Dive Brief:
- An African American healthcare employee was fired for disclosing patients' confidential medical information, not due to illegal bias or retaliation (Newson v. Aurora Health Care, Inc., No. 19-2722 (7th Cir. Feb. 26, 2020)).
- The employee, a loss prevention officer, was responsible for ensuring the security of hospital property, employees, patients and visitors. As part of her job, she received annual training on HIPAA and the required safeguards for protected health information (PHI). When she was denied a promotion, she filed a bias complaint and she eventually filed a rebuttal submission to the hospital's position statement that included PHI in some of the documents she submitted to support her allegations. Following an internal investigation, the employee was fired.
- The 7th U.S. Circuit Court of Appeals upheld a summary judgment ruling in favor of the employer: "Aurora provided evidence that it fired Newson for a nondiscriminatory, nonretaliatory reason — her disclosure of PHI — and Newson did not raise a factual dispute about whether an unlawful consideration was the real cause." The court said the employee had "only her own speculation" that she was fired for an impermissible reason, which was insufficient.
Dive Insight:
Employees often get suspicious when they are discharged or disciplined close in time to engaging in a protected activity, though it's unusual (as here) for the protected activity to directly involve the infraction that led to the discipline. Nonetheless, thorough investigations and strong documentation can help protect employers from allegations of wrongdoing.

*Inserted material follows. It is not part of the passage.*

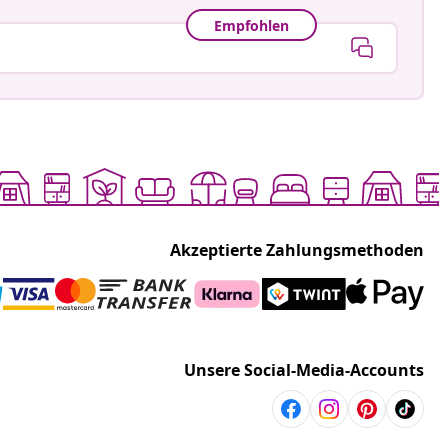
Empfohlen
Akzeptierte Zahlungsmethoden
Unsere Social-Media-Accounts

Regular training is also important. In this case, the employee claimed (unsuccessfully) that she had received insufficient HIPAA training and had not knowingly disclosed PHI. It is much easier for an employer to argue that an employee failed to live up to expectations when those expectations are clear and regularly reinforced.
Finally, consistency is important. Similar infractions should be dealt with in a similar way. The 1st Circuit recently found the U.S. Postal Service liable for retaliation in a case involving an Asian American employee who fell asleep on the job. She was fired six months after making a discrimination complaint, but two white employees who also allegedly fell asleep on the job were allowed to retire instead.
Similarly, national origin bias allegations brought by a Whole Foods employee who claimed he was the only worker fired for a single instance of overstaying a break survived summary judgment. And, in another case, the 3rd Circuit affirmed a jury's $258,000 award to a terminated 57-year-old GNC manager who claimed that younger co-workers with similarly poor performance evaluations were treated better than he was.